According to the increment operator precedence thread below, what value does y = ++y * ++y output?
--- Passage ---
Increments Operator Precedence

It's simple. prefix(++x) increments first, then assigns and suffix(x++) assigns or calculates first them increments. See, lessonhttps://www.sololearn.com/learn/JavaScript/1130/ If you still not get: For x, x++ increments after multiplication, and ++x increments before multiplication. so, first term would be 10 and second would be 12. Similarly for y, ++y increments before multiplication and y++ increments after multiplication. So, first term would be 11 and second also.

y = ++y * ++y will output 132

Roel is there any way to increment both numbers first? y = (++y) * (y++); // Outputs 121

if you mean something like this you want to y = 11 * 12 you could do int y = 10 y = ++y * ++y; since they first increase and then take the value of y also I'd recommend you trying a lot with increments to get to know then better

in the first equation our initial value of x is 10 ... during x++ it first uses value of x as 10 and then it add 1 to it, thus now x value is 11 which when used as ++x , first 1 is added to the value of x (that was 11) and then used as 12... so, x=x++*++x =10*12=120 in the second one, initial value of y is 10 which when used as ++y first gets increased by 1 and then the value is put as 11.. after that it is y++ which means that first the value stored in y(that was 11) is used and then it is increased.. so, y=++y*y++ =11*11=121 Hope it helps you... ^_^
--- Data excerpt ---
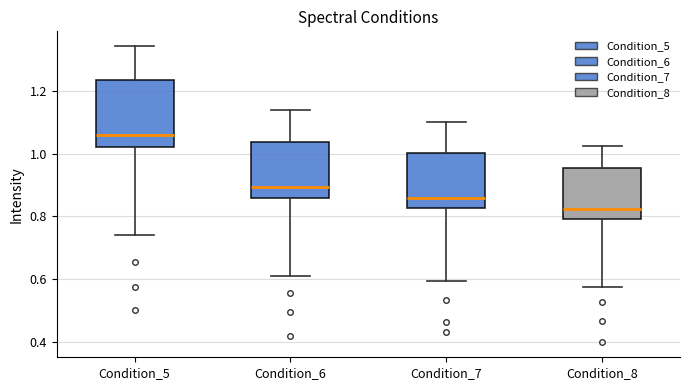

Where does the lower whisker of the box for Condition_7 end on the y-axis? The values are not printed on the chart, so give them approximately, as read against the axis.

0.60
---
◆ **Output**:
132